The corresponding main goes like this.

int main()
{
    vector< vector<int> > myInt;
    vector<int> result;

    myInt.push_back(vector<int>() );
    myInt.push_back(vector<int>() );
    myInt.push_back(vector<int>() );

    myInt[0].push_back(10);
    myInt[0].push_back(12);
    myInt[0].push_back(15);


    myInt[1].push_back(20);
    myInt[1].push_back(21);
    myInt[1].push_back(22);

    myInt[2].push_back(14);
    myInt[2].push_back(17);
    myInt[2].push_back(30);

    mergeAll(myInt,result);

    for ( int i = 0; i < result.size() ; ++i)
    {
        cout << result[i] << endl;
    }
}

Answer 1

All you need is two pointers (or just int index counters), checking for minimum between array A and B, copying the value over to the resultant list, and incrementing the pointer of the array the minimum came from. If you run out of elements on one source array, copy the remainder of the second to the resultant and you're done.

Edit: You can trivially expand this to N arrays.

Edit: Don't trivially expand this to N arrays :-). Do two at a time. Silly me.

Answer 2

You could just stick them all into a multiset. That will handle the sorting for you.

Answer 3

If you are merging very many vector together, then you could speed up performance by using a sort of tree to determine which vector contains the smallest element. This is probably not necessary for your application, but comment if it is and I'll try to work it out.

Answer 4

Perhaps I'm misunderstanding the question...and I feel like I'm misunderstanding your solution.

That said, maybe this answer is totally off-base and not helpful.
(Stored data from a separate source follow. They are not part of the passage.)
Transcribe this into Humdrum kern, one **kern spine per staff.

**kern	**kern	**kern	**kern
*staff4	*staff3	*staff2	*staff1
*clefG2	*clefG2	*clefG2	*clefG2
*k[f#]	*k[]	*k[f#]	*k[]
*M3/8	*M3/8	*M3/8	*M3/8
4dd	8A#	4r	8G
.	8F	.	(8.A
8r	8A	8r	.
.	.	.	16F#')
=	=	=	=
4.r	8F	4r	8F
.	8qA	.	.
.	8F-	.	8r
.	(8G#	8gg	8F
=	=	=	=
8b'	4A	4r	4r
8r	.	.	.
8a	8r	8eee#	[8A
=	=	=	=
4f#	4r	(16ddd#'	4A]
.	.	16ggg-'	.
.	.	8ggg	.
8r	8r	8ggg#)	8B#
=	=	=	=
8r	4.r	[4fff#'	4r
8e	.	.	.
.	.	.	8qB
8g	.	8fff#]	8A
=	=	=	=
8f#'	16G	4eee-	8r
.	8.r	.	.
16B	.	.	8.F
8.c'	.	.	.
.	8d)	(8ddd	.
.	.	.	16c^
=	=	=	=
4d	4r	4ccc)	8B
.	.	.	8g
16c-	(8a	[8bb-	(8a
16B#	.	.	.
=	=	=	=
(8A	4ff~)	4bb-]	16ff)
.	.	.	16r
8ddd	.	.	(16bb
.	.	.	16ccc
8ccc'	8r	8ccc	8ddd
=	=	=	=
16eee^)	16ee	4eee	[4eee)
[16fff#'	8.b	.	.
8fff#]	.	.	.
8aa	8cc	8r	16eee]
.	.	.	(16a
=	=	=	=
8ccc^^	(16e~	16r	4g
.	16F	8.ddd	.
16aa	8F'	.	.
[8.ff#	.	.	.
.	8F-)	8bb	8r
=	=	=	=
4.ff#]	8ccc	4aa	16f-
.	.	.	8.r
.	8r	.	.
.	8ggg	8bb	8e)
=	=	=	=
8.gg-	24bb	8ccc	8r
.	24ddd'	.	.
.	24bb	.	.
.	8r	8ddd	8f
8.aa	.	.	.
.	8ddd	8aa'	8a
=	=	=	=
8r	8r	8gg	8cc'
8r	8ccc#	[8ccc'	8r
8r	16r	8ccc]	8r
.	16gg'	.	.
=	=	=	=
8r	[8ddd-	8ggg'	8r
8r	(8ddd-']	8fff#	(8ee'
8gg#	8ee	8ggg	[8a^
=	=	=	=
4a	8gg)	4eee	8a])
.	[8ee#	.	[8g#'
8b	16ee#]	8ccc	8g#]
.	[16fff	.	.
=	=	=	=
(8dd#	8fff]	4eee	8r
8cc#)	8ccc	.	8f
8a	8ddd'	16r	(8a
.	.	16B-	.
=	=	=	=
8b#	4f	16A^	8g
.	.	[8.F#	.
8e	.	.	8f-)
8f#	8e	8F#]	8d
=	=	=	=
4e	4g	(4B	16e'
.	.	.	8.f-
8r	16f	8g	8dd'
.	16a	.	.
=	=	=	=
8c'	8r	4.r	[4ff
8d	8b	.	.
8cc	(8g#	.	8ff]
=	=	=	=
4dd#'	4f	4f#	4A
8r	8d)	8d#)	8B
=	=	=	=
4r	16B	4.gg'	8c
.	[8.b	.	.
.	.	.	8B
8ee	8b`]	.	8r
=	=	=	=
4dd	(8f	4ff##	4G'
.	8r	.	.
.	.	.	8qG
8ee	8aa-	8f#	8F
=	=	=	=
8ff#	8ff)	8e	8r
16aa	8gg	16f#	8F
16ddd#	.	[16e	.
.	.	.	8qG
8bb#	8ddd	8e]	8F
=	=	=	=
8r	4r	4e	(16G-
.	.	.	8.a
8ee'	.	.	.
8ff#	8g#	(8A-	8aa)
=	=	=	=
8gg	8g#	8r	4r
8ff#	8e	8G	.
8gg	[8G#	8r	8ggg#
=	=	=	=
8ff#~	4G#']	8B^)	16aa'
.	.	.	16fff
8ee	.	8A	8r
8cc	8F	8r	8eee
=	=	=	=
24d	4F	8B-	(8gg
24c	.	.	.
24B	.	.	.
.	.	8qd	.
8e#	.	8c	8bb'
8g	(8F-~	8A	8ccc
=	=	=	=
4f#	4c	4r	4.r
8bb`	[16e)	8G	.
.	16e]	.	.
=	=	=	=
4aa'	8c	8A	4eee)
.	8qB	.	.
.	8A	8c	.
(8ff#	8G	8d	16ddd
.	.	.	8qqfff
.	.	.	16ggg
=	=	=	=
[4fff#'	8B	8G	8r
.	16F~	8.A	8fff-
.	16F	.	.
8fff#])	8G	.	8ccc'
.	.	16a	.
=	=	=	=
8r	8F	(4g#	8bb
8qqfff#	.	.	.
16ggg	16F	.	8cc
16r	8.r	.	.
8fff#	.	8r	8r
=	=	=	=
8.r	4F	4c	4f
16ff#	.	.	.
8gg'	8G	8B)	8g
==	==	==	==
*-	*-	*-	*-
But, especially with the number of vectors and push_back's you're already using, why do you not just use std::sort?

#include <algorithm>
void mergeAll(const vector<vector<int>> &origList, vector<int> &resultList)
{
    for(int i = 0; i < origList.size(); ++i)
    {
        resultList.insert(resultList.end(), origList[i].begin(), origList[i].end());
    }
    std::sort(resultList.begin(), resultList.end());
}

I apologize if this is totally off from what you're looking for. But it's how I understood the problem and the solution.

std::sort runs in O(N log (N)) http://www.cppreference.com/wiki/stl/algorithm/sort

Answer 5

If you want to take advantage of multi-threading then a fairly good solution would be to just merge 2 lists at a time.

ie suppose you have 9 lists.

merge list 0 with 1. merge list 2 with 3. merge list 4 with 5. merge list 6 with 7.

These can be performed concurrently.

Then:

merge list 0&1 with 2&3 merge list 4&5 with 6&7

Again these can be performed concurrently.

then merge list 0,1,2&3 with list 4,5,6&7

finally merge list 0,1,2,3,4,5,6&7 with list 8.

Job done.

I'm not sure on the complexity of that but it seems the obvious solution and DOES have the bonus of being multi-threadable to some extent.

Answer 6

You can generalize Merge Sort algorithm and work with multiple pointers. Initially, all of them are pointing to the beginning of each array. You maintain these pointers sorted (by the values they point to) in a priority queue. In each step, you remove the smallest element in the heap in O(log n) (n is the number of arrays). You then output the element pointed by the extracted pointer. Now you increment this pointer in one position and if you didn't reach the end of the array, reinsert in the priority queue in O(log n). Proceed this way until the heap is not empty. If there are a total of m elements, the complexity is O(m log n). The elements are output in sorted order this way.

Answer 7

Consider the priority-queue implementation in this answer linked in a comment above: http://stackoverflow.com/questions/886178/merging-8-sorted-lists-in-c-which-algorithm-should-i-use/886203#886203

It's O(n lg m) time (where n = total number of items and m = number of lists).

Answer 8

Its not entirely related to your problem, but I would that instead of loading the vector size into a seperate variables

int totalNumbers = listOfIntegers.size();

You just access it directly through the .size() function - from my understanding of the still it just returns a member anyway.